=== RECORDS FOR THE EXERCISE ===

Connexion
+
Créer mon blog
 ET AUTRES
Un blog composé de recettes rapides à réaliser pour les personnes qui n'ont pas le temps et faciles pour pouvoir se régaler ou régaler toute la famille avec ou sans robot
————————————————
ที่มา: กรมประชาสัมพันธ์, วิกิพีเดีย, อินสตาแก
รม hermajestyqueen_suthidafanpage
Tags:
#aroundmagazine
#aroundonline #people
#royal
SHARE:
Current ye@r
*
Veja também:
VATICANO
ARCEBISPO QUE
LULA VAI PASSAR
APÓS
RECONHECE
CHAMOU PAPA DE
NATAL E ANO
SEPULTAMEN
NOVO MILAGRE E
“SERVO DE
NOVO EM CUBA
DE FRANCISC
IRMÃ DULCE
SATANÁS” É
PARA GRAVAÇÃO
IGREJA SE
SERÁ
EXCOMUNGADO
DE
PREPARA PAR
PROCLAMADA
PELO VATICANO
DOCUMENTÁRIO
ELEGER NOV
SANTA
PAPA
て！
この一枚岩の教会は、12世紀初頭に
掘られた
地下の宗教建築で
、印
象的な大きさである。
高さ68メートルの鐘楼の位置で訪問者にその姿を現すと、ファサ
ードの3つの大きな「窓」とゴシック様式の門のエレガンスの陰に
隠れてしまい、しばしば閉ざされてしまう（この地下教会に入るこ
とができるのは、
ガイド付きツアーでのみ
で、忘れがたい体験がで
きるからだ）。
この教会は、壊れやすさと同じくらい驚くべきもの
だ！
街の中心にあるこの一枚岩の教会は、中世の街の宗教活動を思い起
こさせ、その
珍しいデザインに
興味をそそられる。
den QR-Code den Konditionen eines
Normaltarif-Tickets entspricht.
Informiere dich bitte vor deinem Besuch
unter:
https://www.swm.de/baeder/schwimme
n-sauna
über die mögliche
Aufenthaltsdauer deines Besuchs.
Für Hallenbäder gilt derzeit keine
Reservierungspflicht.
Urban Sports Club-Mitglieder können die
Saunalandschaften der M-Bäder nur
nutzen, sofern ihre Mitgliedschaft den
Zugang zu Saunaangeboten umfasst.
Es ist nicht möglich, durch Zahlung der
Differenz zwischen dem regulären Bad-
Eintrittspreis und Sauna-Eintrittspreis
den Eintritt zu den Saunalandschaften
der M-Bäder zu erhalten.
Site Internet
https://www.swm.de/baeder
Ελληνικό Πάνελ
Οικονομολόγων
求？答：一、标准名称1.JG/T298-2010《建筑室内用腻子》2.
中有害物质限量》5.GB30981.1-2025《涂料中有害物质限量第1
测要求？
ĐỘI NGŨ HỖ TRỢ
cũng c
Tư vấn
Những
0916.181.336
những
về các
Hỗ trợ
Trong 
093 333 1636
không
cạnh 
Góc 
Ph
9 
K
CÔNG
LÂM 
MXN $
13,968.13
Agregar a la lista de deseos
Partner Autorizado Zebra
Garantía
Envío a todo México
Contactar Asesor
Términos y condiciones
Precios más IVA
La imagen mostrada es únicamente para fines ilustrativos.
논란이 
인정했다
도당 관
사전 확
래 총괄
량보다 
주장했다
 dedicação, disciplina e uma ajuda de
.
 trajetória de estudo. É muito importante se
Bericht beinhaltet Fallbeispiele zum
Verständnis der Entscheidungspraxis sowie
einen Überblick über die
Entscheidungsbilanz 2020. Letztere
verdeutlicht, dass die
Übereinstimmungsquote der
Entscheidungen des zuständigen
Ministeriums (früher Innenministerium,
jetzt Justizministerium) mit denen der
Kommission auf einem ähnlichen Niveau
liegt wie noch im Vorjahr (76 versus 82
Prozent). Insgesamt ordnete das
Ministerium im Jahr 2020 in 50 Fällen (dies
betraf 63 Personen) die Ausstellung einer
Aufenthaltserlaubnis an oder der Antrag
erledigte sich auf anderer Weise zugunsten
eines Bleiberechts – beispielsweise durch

===

* TASK
Print the line with "betraf 63 Personen) die Ausstellung einer" and every line after it in the entries above, exactly as written. Leave out all other lines.

* SOLUTION FOR THIS EXERCISE
betraf 63 Personen) die Ausstellung einer
Aufenthaltserlaubnis an oder der Antrag
erledigte sich auf anderer Weise zugunsten
eines Bleiberechts – beispielsweise durch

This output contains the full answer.